Page layout parsing data →
______________________________

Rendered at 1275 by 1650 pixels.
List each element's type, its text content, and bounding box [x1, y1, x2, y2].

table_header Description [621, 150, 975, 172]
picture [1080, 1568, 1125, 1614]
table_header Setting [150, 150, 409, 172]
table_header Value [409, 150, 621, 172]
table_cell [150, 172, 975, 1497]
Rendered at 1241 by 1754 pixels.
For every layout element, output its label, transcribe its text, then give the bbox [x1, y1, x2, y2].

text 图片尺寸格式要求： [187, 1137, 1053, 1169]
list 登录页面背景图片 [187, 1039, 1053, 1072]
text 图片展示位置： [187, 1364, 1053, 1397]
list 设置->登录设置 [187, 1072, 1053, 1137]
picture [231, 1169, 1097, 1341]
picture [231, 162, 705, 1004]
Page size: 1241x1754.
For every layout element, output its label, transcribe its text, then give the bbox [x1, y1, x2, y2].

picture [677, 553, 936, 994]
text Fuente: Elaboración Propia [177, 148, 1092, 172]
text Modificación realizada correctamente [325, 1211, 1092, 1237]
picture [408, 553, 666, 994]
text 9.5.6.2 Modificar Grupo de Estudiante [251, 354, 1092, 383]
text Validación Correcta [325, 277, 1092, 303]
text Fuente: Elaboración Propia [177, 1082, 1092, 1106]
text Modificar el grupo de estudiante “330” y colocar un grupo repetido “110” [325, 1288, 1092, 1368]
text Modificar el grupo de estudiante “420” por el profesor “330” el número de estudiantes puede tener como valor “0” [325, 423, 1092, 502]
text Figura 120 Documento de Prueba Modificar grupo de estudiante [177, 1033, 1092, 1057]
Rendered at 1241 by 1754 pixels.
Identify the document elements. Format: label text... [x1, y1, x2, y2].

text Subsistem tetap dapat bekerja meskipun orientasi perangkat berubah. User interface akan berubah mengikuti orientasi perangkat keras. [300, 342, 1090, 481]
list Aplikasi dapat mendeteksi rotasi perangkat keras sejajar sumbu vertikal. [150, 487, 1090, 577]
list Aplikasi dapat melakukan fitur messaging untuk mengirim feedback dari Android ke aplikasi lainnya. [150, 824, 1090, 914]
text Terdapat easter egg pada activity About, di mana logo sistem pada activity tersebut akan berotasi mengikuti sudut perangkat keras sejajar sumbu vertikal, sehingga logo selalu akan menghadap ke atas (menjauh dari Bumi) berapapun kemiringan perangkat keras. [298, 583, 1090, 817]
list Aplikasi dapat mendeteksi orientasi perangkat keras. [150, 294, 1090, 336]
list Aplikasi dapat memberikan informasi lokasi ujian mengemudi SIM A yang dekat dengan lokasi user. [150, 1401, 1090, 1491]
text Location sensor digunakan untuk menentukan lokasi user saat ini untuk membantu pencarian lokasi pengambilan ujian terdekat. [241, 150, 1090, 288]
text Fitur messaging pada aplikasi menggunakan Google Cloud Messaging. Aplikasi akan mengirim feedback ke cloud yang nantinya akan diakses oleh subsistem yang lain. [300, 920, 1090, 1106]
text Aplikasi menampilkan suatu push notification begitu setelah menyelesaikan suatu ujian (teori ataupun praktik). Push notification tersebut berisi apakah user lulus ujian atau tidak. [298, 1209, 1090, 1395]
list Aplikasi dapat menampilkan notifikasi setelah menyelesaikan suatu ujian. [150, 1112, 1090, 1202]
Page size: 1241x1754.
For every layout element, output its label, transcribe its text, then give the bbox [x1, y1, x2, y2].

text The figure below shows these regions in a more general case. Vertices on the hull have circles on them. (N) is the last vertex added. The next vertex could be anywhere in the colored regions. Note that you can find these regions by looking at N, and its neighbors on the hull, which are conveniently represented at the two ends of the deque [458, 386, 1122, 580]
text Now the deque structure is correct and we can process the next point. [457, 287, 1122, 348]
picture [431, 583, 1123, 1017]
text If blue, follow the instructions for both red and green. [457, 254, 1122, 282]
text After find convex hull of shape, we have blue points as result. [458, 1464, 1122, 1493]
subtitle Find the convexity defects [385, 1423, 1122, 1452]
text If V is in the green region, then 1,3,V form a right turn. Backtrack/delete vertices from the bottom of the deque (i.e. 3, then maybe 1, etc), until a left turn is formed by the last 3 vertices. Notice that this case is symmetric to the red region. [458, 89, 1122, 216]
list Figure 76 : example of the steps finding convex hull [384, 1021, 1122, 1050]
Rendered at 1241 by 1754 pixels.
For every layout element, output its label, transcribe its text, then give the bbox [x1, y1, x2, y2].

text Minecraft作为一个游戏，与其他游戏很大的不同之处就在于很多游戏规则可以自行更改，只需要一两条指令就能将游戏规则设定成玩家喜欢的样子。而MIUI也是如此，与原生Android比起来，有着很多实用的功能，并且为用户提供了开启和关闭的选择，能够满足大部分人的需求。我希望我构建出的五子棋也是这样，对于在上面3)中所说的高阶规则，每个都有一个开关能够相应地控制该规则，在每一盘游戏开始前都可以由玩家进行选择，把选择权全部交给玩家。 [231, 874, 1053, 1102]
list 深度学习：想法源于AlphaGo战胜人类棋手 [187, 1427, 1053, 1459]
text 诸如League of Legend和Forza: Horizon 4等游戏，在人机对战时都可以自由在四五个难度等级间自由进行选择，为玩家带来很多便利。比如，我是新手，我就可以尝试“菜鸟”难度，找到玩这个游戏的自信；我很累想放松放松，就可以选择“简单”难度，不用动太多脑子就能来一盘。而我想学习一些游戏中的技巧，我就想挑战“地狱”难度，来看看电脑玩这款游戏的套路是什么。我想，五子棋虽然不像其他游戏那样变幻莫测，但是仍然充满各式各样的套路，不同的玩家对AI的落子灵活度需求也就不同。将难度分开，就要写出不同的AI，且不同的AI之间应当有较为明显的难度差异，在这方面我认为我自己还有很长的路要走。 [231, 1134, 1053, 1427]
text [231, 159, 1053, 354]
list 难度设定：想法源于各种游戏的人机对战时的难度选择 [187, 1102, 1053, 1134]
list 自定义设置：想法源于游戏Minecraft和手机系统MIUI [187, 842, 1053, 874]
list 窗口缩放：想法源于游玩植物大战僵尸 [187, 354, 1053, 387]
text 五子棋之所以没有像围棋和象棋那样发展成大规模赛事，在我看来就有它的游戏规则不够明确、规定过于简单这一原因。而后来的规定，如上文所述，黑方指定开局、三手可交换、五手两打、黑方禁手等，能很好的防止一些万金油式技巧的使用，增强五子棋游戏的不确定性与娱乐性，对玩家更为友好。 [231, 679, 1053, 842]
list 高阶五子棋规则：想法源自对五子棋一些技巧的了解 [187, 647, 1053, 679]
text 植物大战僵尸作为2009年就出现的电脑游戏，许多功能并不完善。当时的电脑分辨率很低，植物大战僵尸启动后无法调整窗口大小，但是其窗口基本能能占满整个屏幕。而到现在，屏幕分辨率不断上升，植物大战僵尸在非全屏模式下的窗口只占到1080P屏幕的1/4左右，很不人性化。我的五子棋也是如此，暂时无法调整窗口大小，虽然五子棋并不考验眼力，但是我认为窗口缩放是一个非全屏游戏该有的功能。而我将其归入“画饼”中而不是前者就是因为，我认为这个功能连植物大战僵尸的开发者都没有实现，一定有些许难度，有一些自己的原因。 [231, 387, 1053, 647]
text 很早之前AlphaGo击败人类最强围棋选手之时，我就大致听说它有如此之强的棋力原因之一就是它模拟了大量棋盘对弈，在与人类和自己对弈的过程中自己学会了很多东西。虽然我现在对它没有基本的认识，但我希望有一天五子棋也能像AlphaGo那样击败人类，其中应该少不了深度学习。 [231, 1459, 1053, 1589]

______________________________

Exercise aim →
The word "Fuente" may occur in lines of the data above; say how many lines hold it, giving only the number.

Task output →
2